Except for the pictures, reproduce the records word for word.

Stored entries
━━━

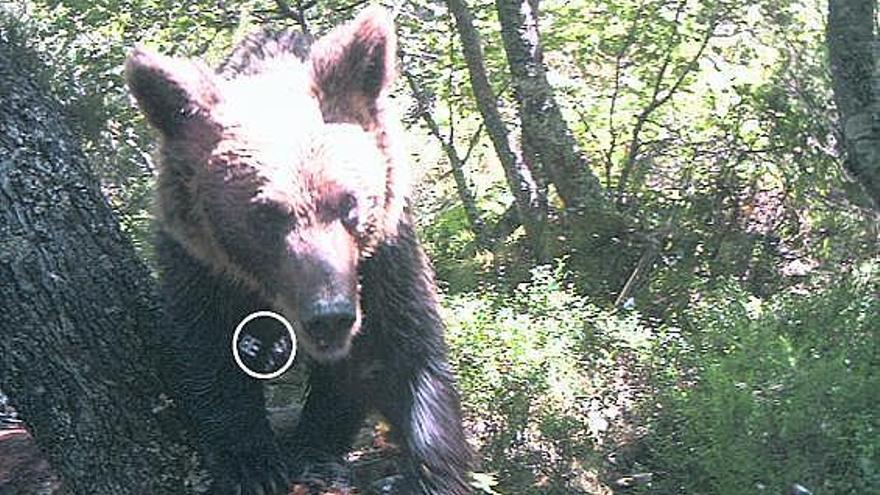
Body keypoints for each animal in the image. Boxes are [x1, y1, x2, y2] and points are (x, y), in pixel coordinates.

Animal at [124, 7, 474, 495]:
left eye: (349, 202)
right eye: (266, 214)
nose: (330, 315)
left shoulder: (384, 258)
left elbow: (398, 354)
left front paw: (429, 470)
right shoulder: (198, 264)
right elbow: (206, 351)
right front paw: (250, 465)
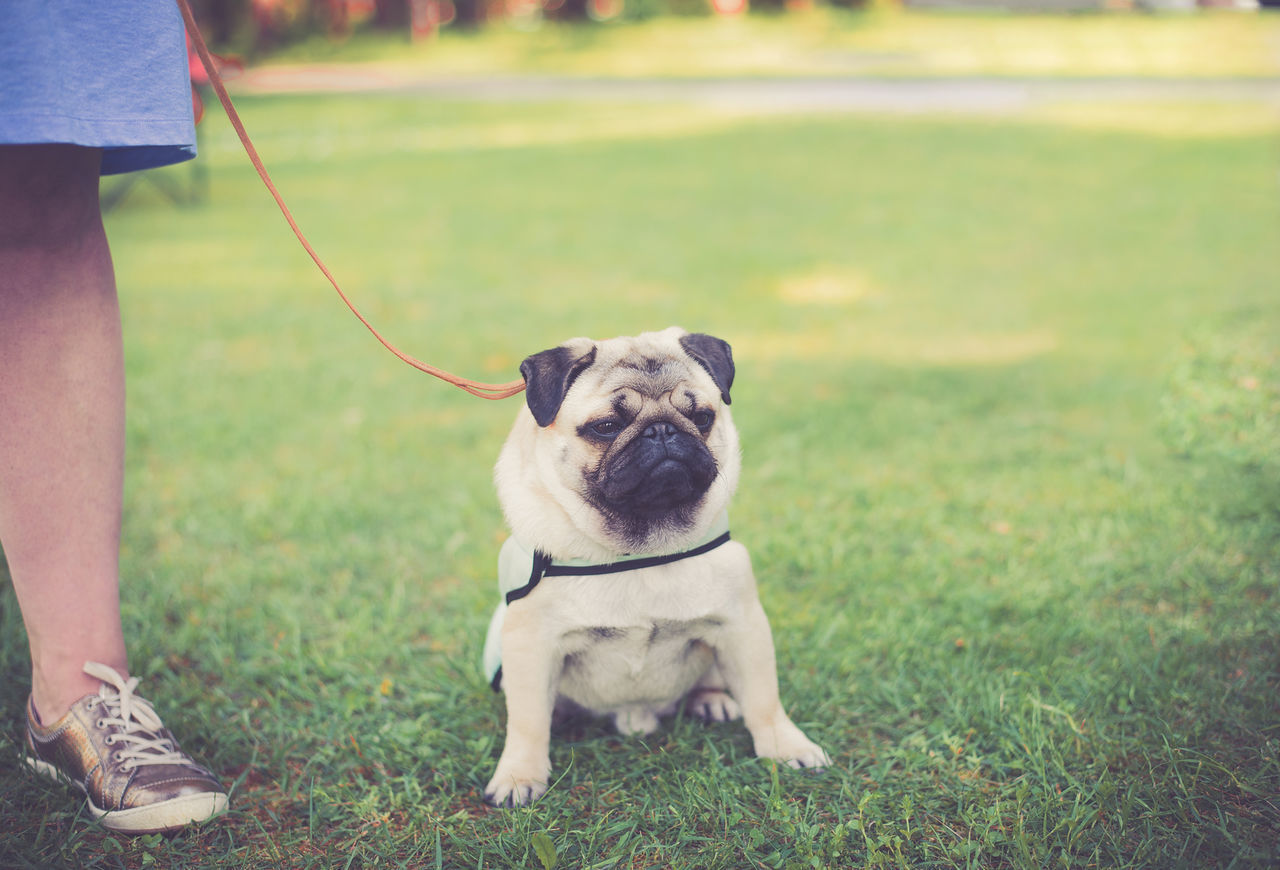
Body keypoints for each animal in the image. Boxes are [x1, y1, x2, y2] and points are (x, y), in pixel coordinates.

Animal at [481, 327, 829, 808]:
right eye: (606, 427)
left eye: (701, 416)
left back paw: (712, 700)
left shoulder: (743, 626)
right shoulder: (530, 645)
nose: (661, 430)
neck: (641, 547)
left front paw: (786, 746)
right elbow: (528, 722)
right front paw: (519, 776)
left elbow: (764, 699)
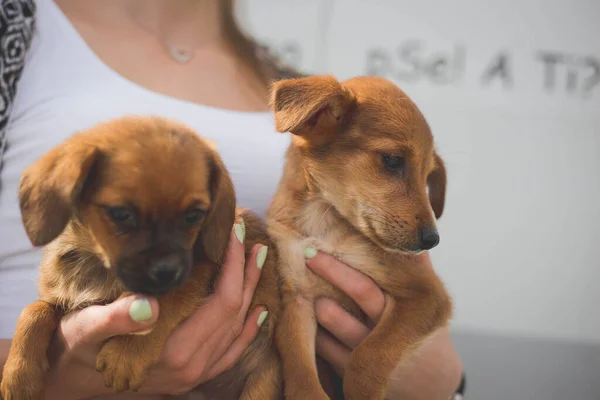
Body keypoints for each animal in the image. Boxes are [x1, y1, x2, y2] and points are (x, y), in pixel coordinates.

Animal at [0, 115, 284, 400]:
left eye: (194, 215)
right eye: (121, 214)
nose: (167, 271)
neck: (96, 264)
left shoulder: (196, 270)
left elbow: (162, 301)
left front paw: (126, 351)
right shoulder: (59, 300)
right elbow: (34, 310)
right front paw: (18, 375)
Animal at [266, 76, 450, 400]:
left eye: (427, 176)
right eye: (392, 160)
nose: (432, 240)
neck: (323, 221)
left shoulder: (426, 293)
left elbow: (367, 357)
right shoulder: (296, 295)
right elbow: (302, 376)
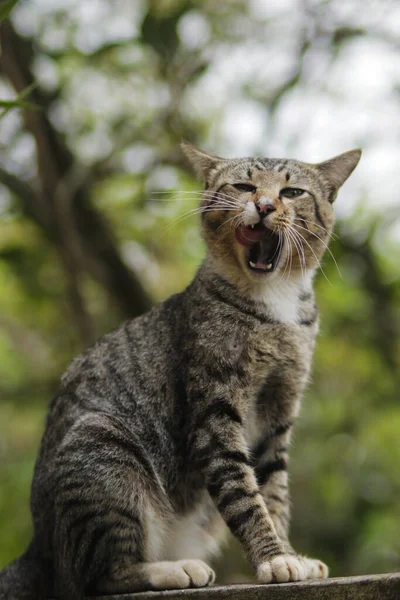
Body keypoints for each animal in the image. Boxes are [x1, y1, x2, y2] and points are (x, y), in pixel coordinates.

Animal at [0, 143, 360, 596]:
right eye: (244, 187)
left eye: (292, 192)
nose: (263, 205)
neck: (275, 306)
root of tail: (37, 548)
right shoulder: (214, 411)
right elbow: (244, 493)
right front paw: (275, 559)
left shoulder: (278, 412)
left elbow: (273, 491)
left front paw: (289, 554)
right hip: (102, 448)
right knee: (101, 574)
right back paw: (172, 569)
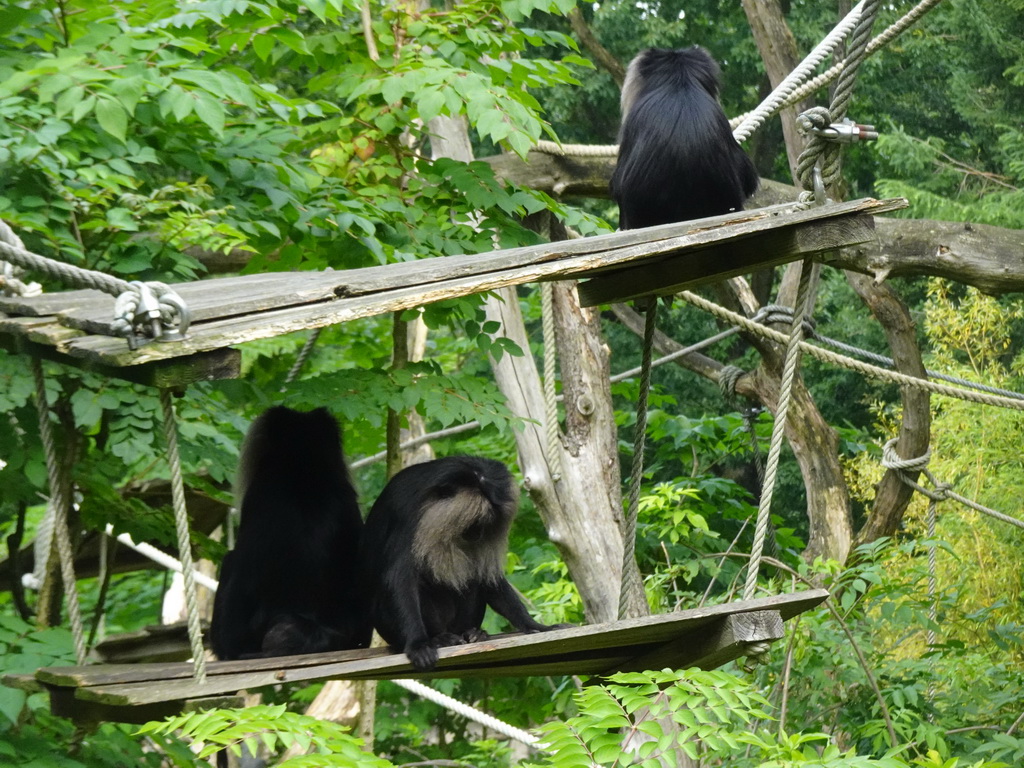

━━━

__TASK SOLUTION__
Body keypoints for each animal in the image. Boxes are [x1, y1, x2, y2] and points are (x, y), in pixel coordinates.

Animal at [124, 7, 474, 495]:
left eye: (349, 202)
right eye: (266, 214)
nose: (330, 315)
left shoulder: (384, 258)
left elbow: (398, 354)
left front paw: (429, 470)
right shoulder: (198, 264)
right elbow: (206, 351)
right front paw: (250, 465)
Body keypoints for each animal in the image. Boxes are [x1, y1, x2, y2] and points are (x, y), in pixel coordinates.

Animal at [481, 327, 829, 808]:
right eye: (606, 427)
left eye: (701, 416)
left back paw: (712, 700)
left shoulder: (743, 626)
right shoulder: (530, 645)
nose: (661, 430)
neck: (641, 547)
left front paw: (786, 746)
right elbow: (528, 722)
right front paw: (519, 776)
left elbow: (764, 699)
Body keypoints for each animal in the image. Boxes are [x1, y1, x2, y2] and points are (x, y), in pixel coordinates.

Animal at [0, 115, 284, 400]:
left eye: (194, 215)
right eye: (121, 214)
nose: (167, 271)
neck: (96, 264)
left shoulder: (196, 270)
left elbow: (162, 301)
left front paw: (126, 351)
right shoulder: (59, 300)
right elbow: (34, 310)
right front paw: (18, 375)
Animal at [266, 76, 450, 400]:
left eye: (427, 176)
right eye: (392, 160)
nose: (432, 240)
neck: (323, 221)
left shoulder: (426, 293)
left elbow: (367, 357)
right shoulder: (296, 295)
right elbow: (302, 376)
Body keypoints for each animal in the image. Boxes are [x1, y1, x2, y2] and points are (x, y), in pixel coordinates.

Animal at [0, 143, 360, 596]:
right eye: (244, 187)
left eye: (292, 192)
nose: (263, 205)
neck: (275, 306)
root of tail: (37, 548)
right shoulder: (214, 411)
right elbow: (244, 493)
right front paw: (275, 559)
left shoulder: (278, 412)
left elbow: (273, 491)
left front paw: (289, 554)
right hip: (102, 448)
right knee: (101, 574)
right back paw: (172, 569)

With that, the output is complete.